Einen Überblick über die behandelten Themen gibt das Inhaltsverzeichnis:

Dieter Mattner: Hyperaktivität aus der Sicht der Heilpädagogischen Anthropologie

Michael Passolt: Im Dialog mit hyperaktiven Kindern - Psychomotorische Therapie im Netzwerk von Alltag, Familie, Schule und Gesellschaft

Manfred Gerspach: Hyperaktivität aus der Sicht der Psychoanalytischen Pädagogik

Michael Günter: Körperbild, Identität und Objektbeziehungen - Das Bild des eigenen Körpers als Beziehungsangebot

Jochen Stork, Werner Hüttl, Anna-Luise Thaler: Hyperaktivität und Aufmerksamkeitsstörung - Syndrom oder Symptom? Erfahrungen aus der psychoanalytischen Arbeit mit HKS-Kindern und ihren Familien

Hans von Lüpke: Hyperaktivität zwischen "Stoffwechselstörung" und Psychodynamik

Gerald Hüther: Die nutzungsabhängige Herausbildung hirnorganischer Veränderungen bei Hyperaktivität und Aufmerksamkeitsstörungen
- Einfluss präventiver Maßnahmen und therapeutischer Interventionen

Andreas Wölfl: Rhythmische Strukturen in Entwicklungsprozessen

Rolf Balgo, Regina Klaes: Koordination von Verschiedenheit - "Hyperaktivität" als Problem und Bewegungstherapie als lösungsorientiertes Angebot.

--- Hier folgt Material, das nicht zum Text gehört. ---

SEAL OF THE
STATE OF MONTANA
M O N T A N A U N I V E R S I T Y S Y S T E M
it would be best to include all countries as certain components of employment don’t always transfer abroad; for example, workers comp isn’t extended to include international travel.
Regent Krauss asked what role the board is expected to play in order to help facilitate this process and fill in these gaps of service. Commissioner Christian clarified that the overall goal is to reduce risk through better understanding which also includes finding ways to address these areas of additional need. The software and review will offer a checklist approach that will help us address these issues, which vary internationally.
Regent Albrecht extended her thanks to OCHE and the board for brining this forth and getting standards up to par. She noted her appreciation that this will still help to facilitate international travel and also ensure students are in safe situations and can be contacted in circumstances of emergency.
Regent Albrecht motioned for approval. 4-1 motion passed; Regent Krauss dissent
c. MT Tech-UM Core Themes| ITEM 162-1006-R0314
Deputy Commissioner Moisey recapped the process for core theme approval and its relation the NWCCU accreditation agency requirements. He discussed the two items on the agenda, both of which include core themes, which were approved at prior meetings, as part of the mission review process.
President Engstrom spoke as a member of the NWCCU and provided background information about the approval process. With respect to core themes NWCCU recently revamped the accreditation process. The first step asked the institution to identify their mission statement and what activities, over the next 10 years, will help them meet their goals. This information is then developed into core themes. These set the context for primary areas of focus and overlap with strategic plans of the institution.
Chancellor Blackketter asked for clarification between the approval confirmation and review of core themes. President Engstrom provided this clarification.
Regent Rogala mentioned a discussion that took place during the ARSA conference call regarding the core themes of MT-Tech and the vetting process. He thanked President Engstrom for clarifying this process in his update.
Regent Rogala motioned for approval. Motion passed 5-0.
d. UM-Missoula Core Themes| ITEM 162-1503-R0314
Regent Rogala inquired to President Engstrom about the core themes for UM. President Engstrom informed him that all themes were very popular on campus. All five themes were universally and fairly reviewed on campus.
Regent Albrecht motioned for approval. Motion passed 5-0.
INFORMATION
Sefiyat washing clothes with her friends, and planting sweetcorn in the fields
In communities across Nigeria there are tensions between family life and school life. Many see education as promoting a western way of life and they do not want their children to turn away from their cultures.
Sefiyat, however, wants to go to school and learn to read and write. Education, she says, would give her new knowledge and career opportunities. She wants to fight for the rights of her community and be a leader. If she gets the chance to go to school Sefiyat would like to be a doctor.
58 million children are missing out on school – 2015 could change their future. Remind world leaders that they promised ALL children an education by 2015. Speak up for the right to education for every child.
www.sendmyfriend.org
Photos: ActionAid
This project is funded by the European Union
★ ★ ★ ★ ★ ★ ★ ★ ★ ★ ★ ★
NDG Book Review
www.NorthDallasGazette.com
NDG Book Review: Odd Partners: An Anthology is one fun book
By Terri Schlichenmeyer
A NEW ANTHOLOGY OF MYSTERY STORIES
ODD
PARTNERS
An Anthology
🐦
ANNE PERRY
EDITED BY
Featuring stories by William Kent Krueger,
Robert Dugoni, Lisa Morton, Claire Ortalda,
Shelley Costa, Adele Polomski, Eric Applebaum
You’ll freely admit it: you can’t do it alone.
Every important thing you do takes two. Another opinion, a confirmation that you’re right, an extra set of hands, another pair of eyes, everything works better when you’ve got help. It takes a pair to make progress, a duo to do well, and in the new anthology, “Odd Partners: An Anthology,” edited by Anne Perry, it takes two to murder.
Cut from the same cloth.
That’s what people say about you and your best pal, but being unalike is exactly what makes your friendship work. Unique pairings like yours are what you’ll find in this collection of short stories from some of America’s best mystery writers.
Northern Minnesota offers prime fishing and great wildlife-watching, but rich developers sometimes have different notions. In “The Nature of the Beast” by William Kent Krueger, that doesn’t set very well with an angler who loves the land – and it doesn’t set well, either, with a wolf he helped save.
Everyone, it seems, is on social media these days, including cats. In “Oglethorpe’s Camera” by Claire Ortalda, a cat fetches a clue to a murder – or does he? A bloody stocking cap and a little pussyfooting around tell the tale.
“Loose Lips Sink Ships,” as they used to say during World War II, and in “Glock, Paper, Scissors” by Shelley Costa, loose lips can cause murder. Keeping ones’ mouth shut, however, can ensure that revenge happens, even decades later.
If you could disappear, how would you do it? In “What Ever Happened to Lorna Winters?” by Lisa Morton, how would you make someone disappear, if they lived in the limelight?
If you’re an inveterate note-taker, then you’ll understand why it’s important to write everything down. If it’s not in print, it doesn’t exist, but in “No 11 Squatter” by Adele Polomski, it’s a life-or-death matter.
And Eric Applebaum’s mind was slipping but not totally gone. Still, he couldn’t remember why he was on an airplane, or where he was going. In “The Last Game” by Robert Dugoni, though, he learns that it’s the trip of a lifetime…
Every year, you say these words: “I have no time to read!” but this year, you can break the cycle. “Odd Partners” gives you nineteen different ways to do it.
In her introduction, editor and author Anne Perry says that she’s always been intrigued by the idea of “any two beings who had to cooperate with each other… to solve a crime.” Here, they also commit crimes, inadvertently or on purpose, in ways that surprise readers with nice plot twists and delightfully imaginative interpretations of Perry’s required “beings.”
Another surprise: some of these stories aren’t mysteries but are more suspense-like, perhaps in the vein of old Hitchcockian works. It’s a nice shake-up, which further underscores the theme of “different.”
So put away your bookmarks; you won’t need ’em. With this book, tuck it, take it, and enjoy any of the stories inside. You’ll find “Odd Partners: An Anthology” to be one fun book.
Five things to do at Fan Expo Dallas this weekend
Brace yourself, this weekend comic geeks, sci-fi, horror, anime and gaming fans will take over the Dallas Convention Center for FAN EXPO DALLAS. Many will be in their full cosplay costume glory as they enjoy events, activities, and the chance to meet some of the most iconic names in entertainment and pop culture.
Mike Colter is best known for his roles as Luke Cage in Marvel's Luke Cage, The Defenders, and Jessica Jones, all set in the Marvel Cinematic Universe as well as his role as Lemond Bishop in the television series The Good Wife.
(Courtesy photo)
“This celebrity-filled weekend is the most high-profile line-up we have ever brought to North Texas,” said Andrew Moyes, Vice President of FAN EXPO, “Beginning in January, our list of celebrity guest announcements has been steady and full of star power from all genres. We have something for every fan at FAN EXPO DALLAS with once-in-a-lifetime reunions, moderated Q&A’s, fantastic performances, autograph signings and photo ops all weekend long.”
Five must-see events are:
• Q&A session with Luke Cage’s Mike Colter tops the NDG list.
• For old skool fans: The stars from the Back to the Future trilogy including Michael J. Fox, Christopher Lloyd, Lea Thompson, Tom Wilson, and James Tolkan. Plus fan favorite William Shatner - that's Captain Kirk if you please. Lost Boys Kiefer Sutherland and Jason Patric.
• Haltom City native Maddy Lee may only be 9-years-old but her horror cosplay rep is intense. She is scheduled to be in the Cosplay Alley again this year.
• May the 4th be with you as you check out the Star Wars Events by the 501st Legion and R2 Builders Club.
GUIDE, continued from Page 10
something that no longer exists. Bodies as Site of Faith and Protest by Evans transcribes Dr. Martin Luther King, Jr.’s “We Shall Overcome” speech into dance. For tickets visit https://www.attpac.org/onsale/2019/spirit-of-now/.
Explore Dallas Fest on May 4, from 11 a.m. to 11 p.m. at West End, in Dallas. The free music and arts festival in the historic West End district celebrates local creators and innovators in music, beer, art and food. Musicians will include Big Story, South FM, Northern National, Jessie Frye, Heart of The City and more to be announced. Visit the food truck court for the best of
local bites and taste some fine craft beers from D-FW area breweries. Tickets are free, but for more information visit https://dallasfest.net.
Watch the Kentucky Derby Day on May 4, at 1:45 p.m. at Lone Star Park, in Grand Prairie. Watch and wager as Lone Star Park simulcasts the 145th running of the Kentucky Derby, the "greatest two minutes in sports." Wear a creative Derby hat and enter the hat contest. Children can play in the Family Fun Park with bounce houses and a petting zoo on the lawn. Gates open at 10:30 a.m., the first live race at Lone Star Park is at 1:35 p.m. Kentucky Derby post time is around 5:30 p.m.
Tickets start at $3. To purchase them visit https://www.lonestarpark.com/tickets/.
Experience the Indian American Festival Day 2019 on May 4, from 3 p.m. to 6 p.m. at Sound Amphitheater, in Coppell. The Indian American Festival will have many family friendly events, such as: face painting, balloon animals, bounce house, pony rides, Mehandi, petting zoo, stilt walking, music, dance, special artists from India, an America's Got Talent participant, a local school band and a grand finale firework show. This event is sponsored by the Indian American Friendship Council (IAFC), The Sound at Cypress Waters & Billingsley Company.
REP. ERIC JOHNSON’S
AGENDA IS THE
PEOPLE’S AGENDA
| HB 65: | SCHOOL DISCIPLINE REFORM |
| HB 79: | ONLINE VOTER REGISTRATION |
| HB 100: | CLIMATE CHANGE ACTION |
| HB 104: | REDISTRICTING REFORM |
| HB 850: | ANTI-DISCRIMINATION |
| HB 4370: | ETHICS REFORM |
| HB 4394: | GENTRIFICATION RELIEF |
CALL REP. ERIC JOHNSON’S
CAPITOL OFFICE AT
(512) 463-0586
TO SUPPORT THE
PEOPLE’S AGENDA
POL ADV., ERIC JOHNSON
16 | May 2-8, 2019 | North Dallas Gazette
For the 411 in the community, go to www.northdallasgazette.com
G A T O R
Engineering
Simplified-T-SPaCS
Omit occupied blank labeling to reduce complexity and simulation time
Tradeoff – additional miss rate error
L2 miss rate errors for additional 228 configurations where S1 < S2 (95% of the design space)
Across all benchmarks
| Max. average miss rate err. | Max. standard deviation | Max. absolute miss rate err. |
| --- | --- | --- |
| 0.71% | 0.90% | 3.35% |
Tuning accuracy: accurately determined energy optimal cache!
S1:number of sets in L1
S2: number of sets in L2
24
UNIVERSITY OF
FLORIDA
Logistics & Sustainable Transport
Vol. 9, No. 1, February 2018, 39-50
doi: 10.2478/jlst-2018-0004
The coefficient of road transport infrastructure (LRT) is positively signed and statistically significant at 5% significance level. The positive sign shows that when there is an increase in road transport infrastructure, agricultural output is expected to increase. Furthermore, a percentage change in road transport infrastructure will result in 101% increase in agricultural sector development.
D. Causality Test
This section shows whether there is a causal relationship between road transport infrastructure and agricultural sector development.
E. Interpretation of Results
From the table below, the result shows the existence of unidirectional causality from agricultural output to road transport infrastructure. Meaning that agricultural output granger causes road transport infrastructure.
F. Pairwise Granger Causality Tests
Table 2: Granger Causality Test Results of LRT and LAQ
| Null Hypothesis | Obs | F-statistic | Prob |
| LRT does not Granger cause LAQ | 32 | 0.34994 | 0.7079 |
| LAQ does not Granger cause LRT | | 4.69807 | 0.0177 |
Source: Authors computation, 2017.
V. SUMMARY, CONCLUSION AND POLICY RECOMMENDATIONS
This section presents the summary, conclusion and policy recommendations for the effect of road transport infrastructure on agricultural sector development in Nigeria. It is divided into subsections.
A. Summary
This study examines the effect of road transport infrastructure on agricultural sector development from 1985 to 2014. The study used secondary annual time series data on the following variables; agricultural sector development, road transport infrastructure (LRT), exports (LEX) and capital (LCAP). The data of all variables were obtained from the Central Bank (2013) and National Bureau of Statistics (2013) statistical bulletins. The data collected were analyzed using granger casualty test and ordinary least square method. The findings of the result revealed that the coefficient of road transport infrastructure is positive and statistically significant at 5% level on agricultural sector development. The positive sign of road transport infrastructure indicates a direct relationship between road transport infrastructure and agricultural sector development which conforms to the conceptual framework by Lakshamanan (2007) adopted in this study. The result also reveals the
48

Eine systemische Perspektive

Hans A. Burmeister: Das Verständnis von Hyperaktivität aus systemtheoretischer Perspektive

Dieter Mattner (Dipl.-Pädagoge, Sonderschullehrer, Hochschullehrer) nähert sich dem Thema mit der Hermeneutik der Philosophischen Anthropologie nach Max Scheler und Helmuth Plessner, fragt nach dem Sinn hyperaktiver Verhaltensweisen und versteht sie als Reaktion auf postmoderne gesellschaftliche Lebensverhältnisse:
„Jüngere Erkenntnisse der Entwicklungspsychopathologie belegen einen empirisch signifikanten Zusammenhang zwischen familiären Variablen und expansivem bzw. aggressivem kindlichem Verhalten. Demgegenüber haben biologische Faktoren wie niedriges Geburtsgewicht und neonatale Komplikationen eine vergleichsweise geringe Bedeutung für die kindliche Entwicklung. Viel entscheidender für die kindliche Fehlentwicklung sind ganz offenbar psychosoziale Aspekte (Linderkamp 1998).
     Diese Erkenntnisse scheinen neuere soziologische Untersuchungen zu bestätigen, die belegen, dass die Bedingungen des Aufwachsens von Kindern und Jugendlichen einem größeren sozioökonomischem und gesellschaftlichem Wandel unterliegen. Traditionelle Lebensformen sind in Zeiten der Postmoderne durch Veränderungen der Arbeitsbedingungen, des wachsenden Einflusses der allgegenwärtigen Medienlandschaft insgesamt in Auflösung begriffen. Diese Entwicklungen haben zunehmende Individualisierung und Institutionalisierung hervorgebracht, die zu Pluralisierung und Differenzierung von Wertorientierungen, Lebensbedingungen und Lebensstilen führten, die der heranwachsende Mensch jenseits von tradierten Lebensmustern individuell für sich bearbeiten muss (Ferchhoff 1993). Aufgrund von gravierenden Veränderungen der Arbeitsformen und Arbeitsbedingungen, die dort geforderte Bildungsmobilität, der damit verbundenen geänderten Familien- und Lebensformen scheinen sich traditionelle Lebensformen und soziale Lebensbedingungen immer mehr aufzulösen. ....
     Kindheit ist heute wesentlich eine ’Fernseh-‚ bzw. ’Medienkindheit’. Kinder erfahren dadurch eine ’synthetisierte Realität’, d. h. sie erleben die Wirklichkeit in zunehmendem Maße im Sinne einer ’Einwegkommunikation’ konsumierend und mediatisiert auf Kosten der eigenen Primärerfahrungen. Die Folgen bezüglich kommunikativer Störungen, Schwierigkeiten beim Zuhören, Konzentrationsschwächen, Nervosität und Unruhe sind längst nicht hinreichend erforscht. ....    
     Immer mehr Kinder wachsen in instabilen Lebensgemeinschaften (’postmoderne Restfamilie’) auf, die in vielen Fällen schon aus wirtschaftlichen Gründen kaum in der Lage sind, die grundlegenden Bedürfnisse ihrer Kinder zu befriedigen (Hensel, 1993).
     Insgesamt scheint sich, wie soziologische Untersuchungen belegen, eine Abschwächung der Qualität der Eltern-Kind-Beziehung abzuzeichnen, was wiederum für die Zunahme von Verhaltensproblemen bei Heranwachsenden verantwortlich gemacht werden kann. (S. 22/23).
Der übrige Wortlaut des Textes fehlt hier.